I don't know when they will finally invent those Star Trek type teleporter devices that can
beam you up from one place to the next,
but the chances are that when they do, there will be a screaming baby positioned by my
left ear while I'm waiting to be beamed up.
There's always a shrieking brat near me whenever I fly, it's mandatory.
It's like an unwritten law; the baby must sound like a cat that's been left out in the back
yard during a blizzard with it's limbs being torn off one by one. At least that was the case
at Logan the other night.
The parents of this snarling mutation saw no need to stop the child from screaming like
a monkey with a soldering gun up it's ass. Let's face it though...
Any baby that can scream louder than a friggin' JET should be looked at.
So, as I waited for my flight to arrive I had to move my seat to escape. I sat and waited
with a splitting headache and looked around. There was a huge ultra wide black woman
sitting there like a stack of truck tires. She had these big whopping thighs that were so
wide, I remember thinking,"There could be terrorists in there!"
The plane arrived and we boarded it.
This is where I have to ask a question; Whatever happened to cute petite pretty
stewardesses? The ones that used to look like Barbie?
I walked onto the plane and got snarled at by a burly Irish wash-woman with a bad
diaper rash on her face. She growled about the size of my carry on luggage. It had to be
a certain size, measured by the size-wise containers. This, from a woman who would
barely squeeze into an average NFL uniform.
I explained that the four large bags I was carrying were separate parts of my iron lung,
which I needed for medical reasons. that confused her, and she shut up. It worked, and I
was proud of myself for standing up to someone who was bigger than me.
We found our seats. My son took the window seat. I sat in seat B, the middle one, and
we waited to see who would be our traveling companion on this 3 & 1/2 hour flight.
Guess who?
You guessed it!
Down the aisle waddled the Michelin woman. She looked at her ticket, grunted, and set
down next to, and partially on top of ME.
That's when I noticed her thighs were not only wide, they were actually TALL!
Whoever heard of TALL thighs? There had to be terrorists in there! I watched out the
corner of my eye for any sudden movements from her thigh area. She was wearing
striped pants, and the stripes were bulging like they might explode any minute.
For the next 3 & 1/2 hours, she thighed me to death all the way to Orlando.
When they told me to fasten my seat belt, I couldn't even FIND the damned thing! The
silver clip thing was buried under a mound of terrorist S.U.V. thigh meat. I had to really
work to dig it out. She glared at me like I was trying to get fresh with her or something.
Like that's something I really wanted to do; Feel up King Kong!
I tried to shimmy toward the window seat to get away from Kong being next to me, but
the seat belt held me in place.
We flew along for about 45 minutes feeling like a giant truck tire was pressing against
my leg. My own leg was starting to fall asleep from being pinned down. It was horrible.

ASSIGNMENT 1>
Answer each of these from the flight story:
(a) At which airport was the narrator waiting for the flight?
(b) Which seat did the narrator sit in?
(c) What city was the flight going to?
ASSIGNMENT 2> In the flight story, why did the stewardess stop complaining about the narrator's carry-on luggage? Answer in one to three sentences.

DATASET EXCERPTS>

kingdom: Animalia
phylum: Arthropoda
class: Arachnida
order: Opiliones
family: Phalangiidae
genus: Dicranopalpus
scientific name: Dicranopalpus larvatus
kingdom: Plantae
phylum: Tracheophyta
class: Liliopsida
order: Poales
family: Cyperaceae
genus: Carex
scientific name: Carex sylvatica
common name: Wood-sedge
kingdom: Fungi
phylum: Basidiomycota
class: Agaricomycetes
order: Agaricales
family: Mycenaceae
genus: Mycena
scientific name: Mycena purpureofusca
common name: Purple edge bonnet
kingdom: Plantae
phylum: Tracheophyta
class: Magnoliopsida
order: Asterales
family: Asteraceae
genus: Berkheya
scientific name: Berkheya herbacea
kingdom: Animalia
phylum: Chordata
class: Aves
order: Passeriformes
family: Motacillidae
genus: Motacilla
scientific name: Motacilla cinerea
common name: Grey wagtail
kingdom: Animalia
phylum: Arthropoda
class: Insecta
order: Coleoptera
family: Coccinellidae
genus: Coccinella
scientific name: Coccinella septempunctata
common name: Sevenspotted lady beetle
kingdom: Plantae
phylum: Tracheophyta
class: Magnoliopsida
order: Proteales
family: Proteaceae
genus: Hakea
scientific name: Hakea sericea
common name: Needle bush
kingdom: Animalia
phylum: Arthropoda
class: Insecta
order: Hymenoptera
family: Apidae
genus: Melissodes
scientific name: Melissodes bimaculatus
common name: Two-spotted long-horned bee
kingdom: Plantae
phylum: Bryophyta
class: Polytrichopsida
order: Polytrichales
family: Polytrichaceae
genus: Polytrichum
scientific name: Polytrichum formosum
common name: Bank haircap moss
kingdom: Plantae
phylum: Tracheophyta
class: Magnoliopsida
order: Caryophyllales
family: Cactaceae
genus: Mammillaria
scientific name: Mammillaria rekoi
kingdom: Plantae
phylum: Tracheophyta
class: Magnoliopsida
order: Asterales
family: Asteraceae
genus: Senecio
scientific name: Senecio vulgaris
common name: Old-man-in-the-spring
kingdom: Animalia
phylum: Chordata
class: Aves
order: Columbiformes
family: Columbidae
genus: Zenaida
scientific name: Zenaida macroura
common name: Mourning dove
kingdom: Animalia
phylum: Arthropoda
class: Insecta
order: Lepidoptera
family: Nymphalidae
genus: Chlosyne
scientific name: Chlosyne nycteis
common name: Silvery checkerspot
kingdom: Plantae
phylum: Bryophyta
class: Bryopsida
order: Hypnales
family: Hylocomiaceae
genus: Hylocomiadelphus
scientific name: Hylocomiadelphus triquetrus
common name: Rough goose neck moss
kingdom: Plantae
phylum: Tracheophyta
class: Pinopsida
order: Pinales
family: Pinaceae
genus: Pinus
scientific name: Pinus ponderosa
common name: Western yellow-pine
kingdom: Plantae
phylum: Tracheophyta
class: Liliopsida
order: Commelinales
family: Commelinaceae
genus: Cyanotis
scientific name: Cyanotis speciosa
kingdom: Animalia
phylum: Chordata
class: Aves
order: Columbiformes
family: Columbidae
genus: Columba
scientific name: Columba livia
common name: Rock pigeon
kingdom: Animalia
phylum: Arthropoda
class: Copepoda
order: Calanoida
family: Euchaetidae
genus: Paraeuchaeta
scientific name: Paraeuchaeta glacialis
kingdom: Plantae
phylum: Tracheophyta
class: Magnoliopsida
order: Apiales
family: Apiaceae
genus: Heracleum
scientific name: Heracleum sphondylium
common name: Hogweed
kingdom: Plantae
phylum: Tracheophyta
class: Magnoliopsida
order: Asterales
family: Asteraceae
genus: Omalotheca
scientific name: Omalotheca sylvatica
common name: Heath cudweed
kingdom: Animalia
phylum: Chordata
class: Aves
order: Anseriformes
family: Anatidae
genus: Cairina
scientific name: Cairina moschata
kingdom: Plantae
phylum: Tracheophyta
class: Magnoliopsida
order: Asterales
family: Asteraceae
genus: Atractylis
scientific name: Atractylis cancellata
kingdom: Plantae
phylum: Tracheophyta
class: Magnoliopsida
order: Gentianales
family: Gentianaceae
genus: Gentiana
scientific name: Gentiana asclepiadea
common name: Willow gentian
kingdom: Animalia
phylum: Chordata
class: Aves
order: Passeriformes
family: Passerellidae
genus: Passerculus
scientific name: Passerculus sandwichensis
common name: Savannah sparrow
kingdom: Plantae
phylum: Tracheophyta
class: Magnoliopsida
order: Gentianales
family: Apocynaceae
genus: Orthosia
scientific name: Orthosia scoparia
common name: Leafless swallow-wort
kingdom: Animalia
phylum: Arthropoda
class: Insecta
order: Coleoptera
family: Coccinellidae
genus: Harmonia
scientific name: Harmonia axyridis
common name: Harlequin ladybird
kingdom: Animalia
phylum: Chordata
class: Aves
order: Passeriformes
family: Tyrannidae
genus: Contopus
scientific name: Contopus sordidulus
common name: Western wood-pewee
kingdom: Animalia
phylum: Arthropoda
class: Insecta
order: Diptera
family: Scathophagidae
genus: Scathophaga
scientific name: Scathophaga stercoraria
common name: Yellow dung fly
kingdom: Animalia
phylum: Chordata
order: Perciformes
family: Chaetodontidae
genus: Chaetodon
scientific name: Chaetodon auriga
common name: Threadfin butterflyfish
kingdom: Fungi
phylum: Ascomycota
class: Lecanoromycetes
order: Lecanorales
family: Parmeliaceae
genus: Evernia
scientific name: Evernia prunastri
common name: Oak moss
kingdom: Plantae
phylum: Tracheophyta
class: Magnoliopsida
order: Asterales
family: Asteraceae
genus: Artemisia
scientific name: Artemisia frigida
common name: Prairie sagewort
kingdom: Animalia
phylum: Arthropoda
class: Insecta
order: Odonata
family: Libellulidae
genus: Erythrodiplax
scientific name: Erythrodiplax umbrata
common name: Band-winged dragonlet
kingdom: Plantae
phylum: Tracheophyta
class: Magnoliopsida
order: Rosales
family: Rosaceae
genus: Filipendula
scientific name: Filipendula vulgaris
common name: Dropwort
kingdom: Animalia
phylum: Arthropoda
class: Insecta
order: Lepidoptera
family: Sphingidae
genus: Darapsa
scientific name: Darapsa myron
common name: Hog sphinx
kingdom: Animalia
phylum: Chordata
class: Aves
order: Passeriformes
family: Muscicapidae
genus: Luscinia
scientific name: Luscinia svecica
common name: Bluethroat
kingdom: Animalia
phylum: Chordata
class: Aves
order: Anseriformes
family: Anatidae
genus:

ANSWER SPACE 1>
(a) Logan
(b) Seat B, the middle one
(c) Orlando

ANSWER SPACE 2> The narrator told her that the four large bags were separate parts of an iron lung needed for medical reasons. That confused her, and she stopped talking.